• [Your instructions] Continue the text on the pinakea AI pipeline, starting right after its last sentence.

For practical mode behavior details, see Online and Mixed Modes. For the current recommendation, see Use Online Mode.

The AI Pipeline: From Raw Content to Refined Knowledge

When you add sources (folders, clips, mail, notes), each item flows through a staged pipeline.

Stage 1: Content Extraction

pinakea first normalizes content into clean text:

  • Markdown/text: direct parse.
  • PDFs: native extraction, with OCR fallback for scanned pages.
  • Images/screenshots: OCR via Apple Vision.
  • YouTube clips: transcript retrieval so spoken content becomes searchable.
  • Web pages: readability extraction to remove noise and keep article content.

Stage 2: Chunking

Long content is split into overlapping chunks so semantic retrieval remains accurate across boundaries.

  • Typical chunk size is tuned for retrieval efficiency.
  • Overlap preserves context between adjacent chunks.

Stage 3: Embedding

Each chunk is converted into a semantic vector.

ModeModelDetails
OnlineQwen3 Embedding 8BCloud, high-dimensional semantic retrieval
Mixedmxbai-embed-large-v1Local Apple Silicon embedding model

This is what allows meaning-based search (“delivery schedule” matching “project deadlines”).

Stage 4: Automatic Summary

Each item receives a summary for fast scanning.

ModeModelDetails
OnlineDeepSeek V4 FlashCloud, high throughput
MixedQwen 2.5 7B InstructLocal via llama.cpp

Stage 5: Intelligent Title

pinakea generates better descriptive titles from content, so your timeline remains readable at scale.

Stage 6: Automatic Tags

pinakea generates conceptual tags (not simple keyword extraction) to improve browse and retrieval flows.

Why These Model Choices

Embeddings: Retrieval Quality First

Embedding quality determines search and chat grounding quality. pinakea prioritizes:

  • semantic depth over lexical matching,
  • robust retrieval at large library sizes,
  • consistency within each mode’s vector space.

Pipeline Generation: Speed + Consistency

For summaries/titles/tags, pinakea optimizes for:

  • throughput during ingest,
  • stable output quality,
  • predictable cost behavior across long-running pipelines.

Online Mode uses DeepSeek V4 Flash for titles, summaries, tags, and chat. It combines a 1M context window with excellent output quality and a much lower listed token price than comparable 1M-context alternatives. Online embeddings use Qwen3 Embedding 8B, which keeps semantic search and chat retrieval in a consistent vector space.

• [Extracted records]

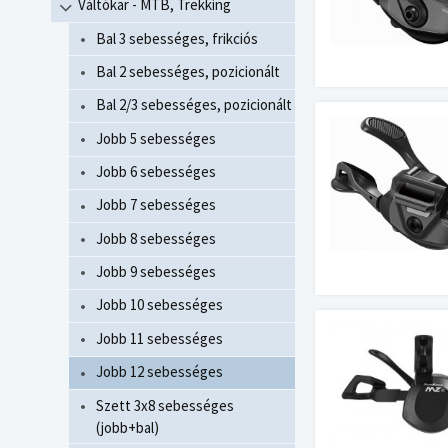
Váltókar - MTB, Trekking
Bal 3 sebességes, frikciós
Bal 2 sebességes, pozicionált
Bal 2/3 sebességes, pozicionált
Jobb 5 sebességes
Jobb 6 sebességes
Jobb 7 sebességes
Jobb 8 sebességes
Jobb 9 sebességes
Jobb 10 sebességes
Jobb 11 sebességes
Jobb 12 sebességes
Szett 3x8 sebességes
(jobb+bal)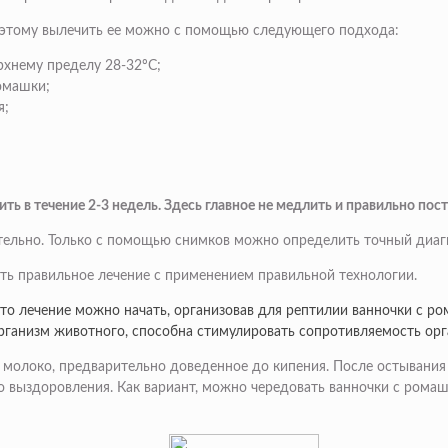
оэтому вылечить ее можно с помощью следующего подхода:
рхнему пределу 28-32ºС;
омашки;
я;
ь в течение 2-3 недель. Здесь главное не медлить и правильно пост
ительно. Только с помощью снимков можно определить точный диагн
ть правильное лечение с применением правильной технологии.
 то лечение можно начать, организовав для рептилии ванночки с р
 организм животного, способна стимулировать сопротивляемость ор
 молоко, предварительно доведенное до кипения. После остывания
о выздоровления. Как вариант, можно чередовать ванночки с рома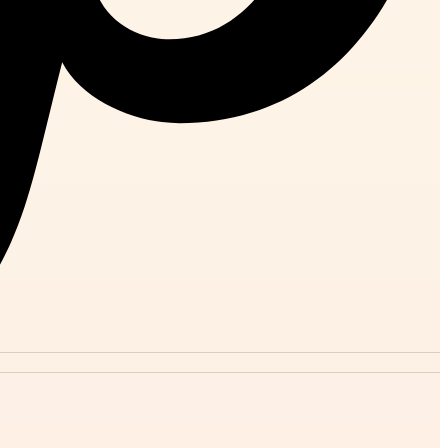
X-twitte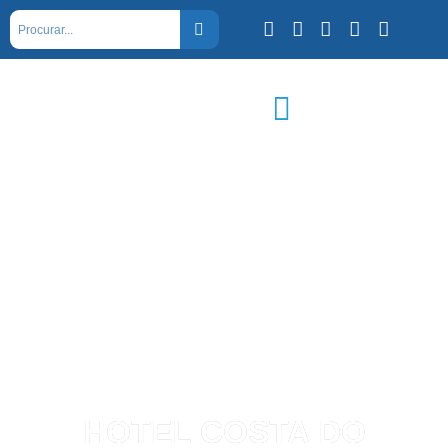
HOTEL COSTA DO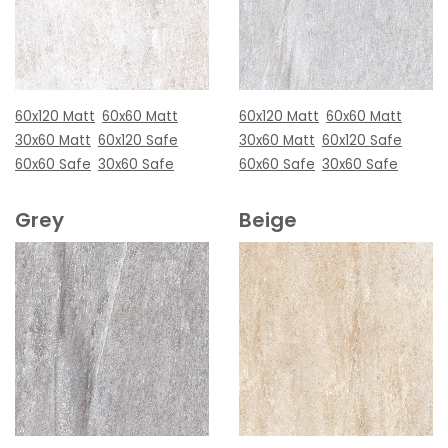
60x120 Matt
60x60 Matt
60x120 Matt
60x60 Matt
30x60 Matt
60x120 Safe
30x60 Matt
60x120 Safe
60x60 Safe
30x60 Safe
60x60 Safe
30x60 Safe
Grey
Beige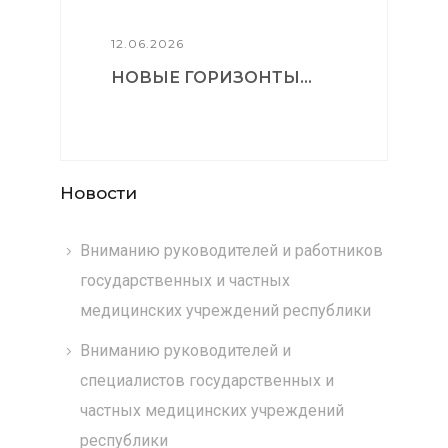
12.06.2026
НОВЫЕ ГОРИЗОНТЫ...
Новости
Вниманию руководителей и работников
государственных и частных
медицинских учреждений республики
Вниманию руководителей и
специалистов государственных и
частных медицинских учреждений
республики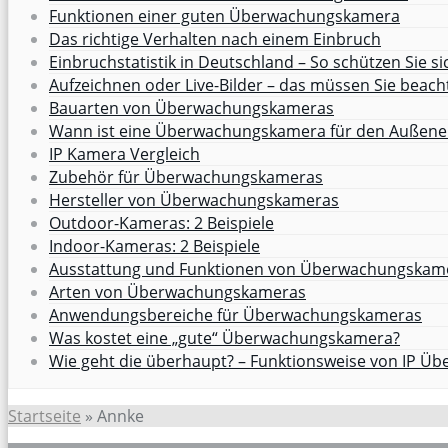
Funktionen einer guten Überwachungskamera
Das richtige Verhalten nach einem Einbruch
Einbruchstatistik in Deutschland – So schützen Sie si
Aufzeichnen oder Live-Bilder – das müssen Sie beach
Bauarten von Überwachungskameras
Wann ist eine Überwachungskamera für den Außenei
IP Kamera Vergleich
Zubehör für Überwachungskameras
Hersteller von Überwachungskameras
Outdoor-Kameras: 2 Beispiele
Indoor-Kameras: 2 Beispiele
Ausstattung und Funktionen von Überwachungskam
Arten von Überwachungskameras
Anwendungsbereiche für Überwachungskameras
Was kostet eine „gute“ Überwachungskamera?
Wie geht die überhaupt? – Funktionsweise von IP 
Startseite
»
Annke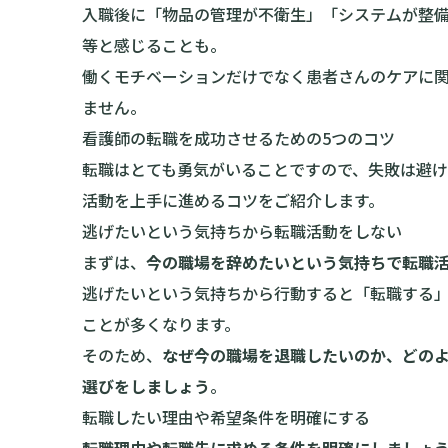
入職後に「物品の管理が不衛生」「システムが整
等と感じることも。
働くモチベーションだけでなく患者さんのケアに
ません。
看護師の転職を成功させるための5つのコツ
転職はとても勇気がいることですので、失敗は避
活動を上手に進めるコツをご紹介します。
逃げたいという気持ちから転職活動をしない
まずは、
今の職場を辞めたいという気持ちで転職
逃げたいという気持ちから行動すると「転職する
ことが多くなります。
そのため、
なぜ今の職場を退職したいのか、どの
選びをしましょう
。
転職したい理由や希望条件を明確にする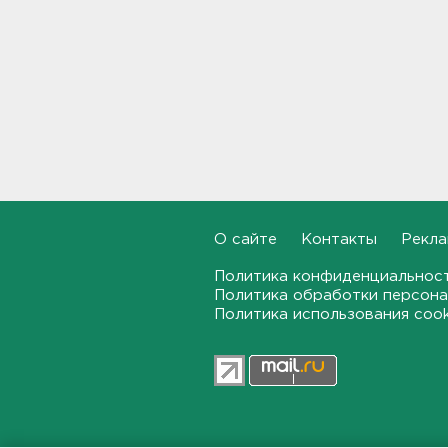
Для иностранных
абитуриентов хотят ввести
экзамен по русскому
18:49, 06.08.2026
Смертельное ДТП
произошло на КАД у Низино
18:23, 06.08.2026
Наезд моторной лодки на
матрас с детьми в
О сайте
Контакты
Рекла
Ленобласти стал уголовным
делом
Политика конфиденциальнос
18:22, 06.08.2026
Политика обработки персона
Политика использования coo
Фермеры в Ленобласти
смогут получить до 8 млн
рублей на развитие
хозяйства
18:07, 06.08.2026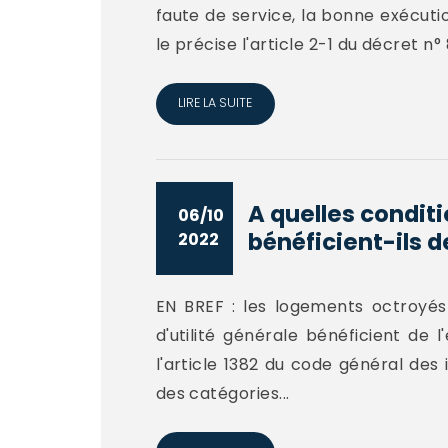
faute de service, la bonne exécutio
le précise l'article 2-1 du décret n° 
LIRE LA SUITE
A quelles condit
06/10
bénéficient-ils de
2022
EN BREF : les logements octroyés 
d'utilité générale bénéficient de 
l'article 1382 du code général des
des catégories...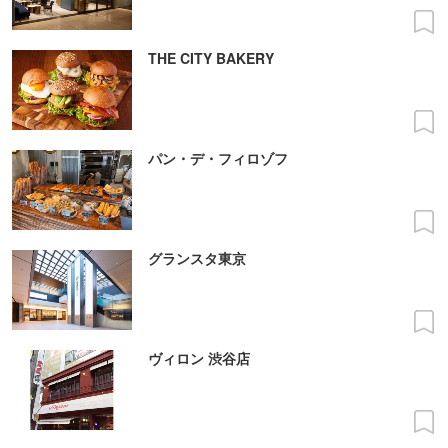
THE CITY BAKERY
パン・デ・フィロゾフ
グランスタ東京
ヴィロン 渋谷店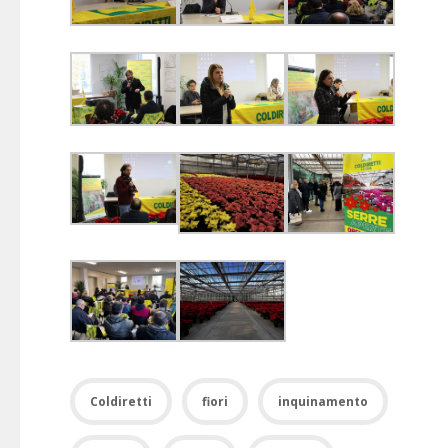
Coldiretti
fiori
inquinamento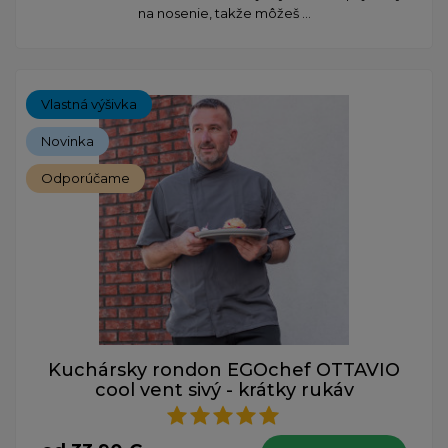
na nosenie, takže môžeš ...
Vlastná výšivka
Novinka
Odporúčame
Kuchársky rondon EGOchef OTTAVIO
cool vent sivý - krátky rukáv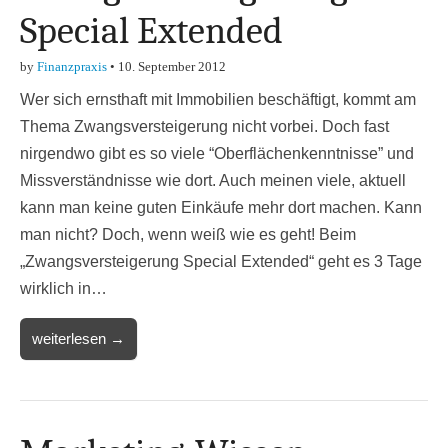
Special Extended
by
Finanzpraxis
•
10. September 2012
Wer sich ernsthaft mit Immobilien beschäftigt, kommt am
Thema Zwangsversteigerung nicht vorbei. Doch fast
nirgendwo gibt es so viele “Oberflächenkenntnisse” und
Missverständnisse wie dort. Auch meinen viele, aktuell
kann man keine guten Einkäufe mehr dort machen. Kann
man nicht? Doch, wenn weiß wie es geht! Beim
„Zwangsversteigerung Special Extended“ geht es 3 Tage
wirklich in…
weiterlesen →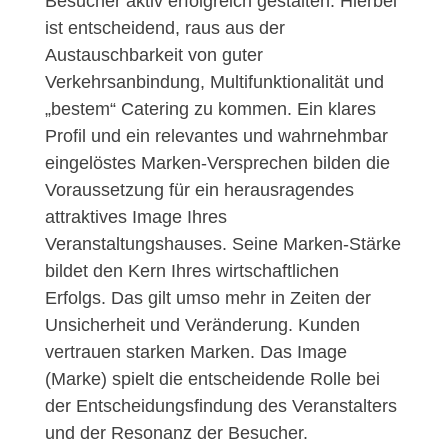
Besucher aktiv erfolgreich gestalten. Hierbei
ist entscheidend, raus aus der
Austauschbarkeit von guter
Verkehrsanbindung, Multifunktionalität und
„bestem“ Catering zu kommen. Ein klares
Profil und ein relevantes und wahrnehmbar
eingelöstes Marken-Versprechen bilden die
Voraussetzung für ein herausragendes
attraktives Image Ihres
Veranstaltungshauses. Seine Marken-Stärke
bildet den Kern Ihres wirtschaftlichen
Erfolgs. Das gilt umso mehr in Zeiten der
Unsicherheit und Veränderung. Kunden
vertrauen starken Marken. Das Image
(Marke) spielt die entscheidende Rolle bei
der Entscheidungsfindung des Veranstalters
und der Resonanz der Besucher.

• [Result of this exercise]
Chat: Conversations with Your Knowledge

Search gets you to relevant items. Chat synthesizes across them.

Retrieval Flow

  1. Your question is embedded into the same semantic space as your indexed chunks.
  2. Retrieval selects the most relevant chunks by semantic proximity.
  3. Multi-turn context keeps seed + incremental evidence aligned.
  4. Citations tie generated claims back to source items.

Citation Guarantees

Answers include clickable references so you can jump directly to supporting source content.

Summaries and Chat

Automatic Summaries

  • Precomputed during pipeline processing.
  • Optimized for quick scanning in timeline workflows.
  • Free on every plan.

On-Demand Summaries

On-demand summaries are day and daypart summaries. They are available on Free, Pro Monthly, and Pro Lifetime, and they do not spend the Free monthly processing allowance.

Chat Prompts

Chat is the synthesis surface for follow-up questions over an item, selection, search result, day, daypart, or current timeline context. Chat prompts do not spend the Free monthly processing allowance.

Privacy and Data Flow

pinakea is local-first by design.

  • Source content stays on your Mac.
  • In Mixed mode, core pipeline stages can run locally.
  • Cloud-dependent operations send the content needed for that request over encrypted connections to model providers via OpenRouter. Online Mode also sends source content through the cloud pipeline for embeddings, summaries, titles, tags, and tag consolidation.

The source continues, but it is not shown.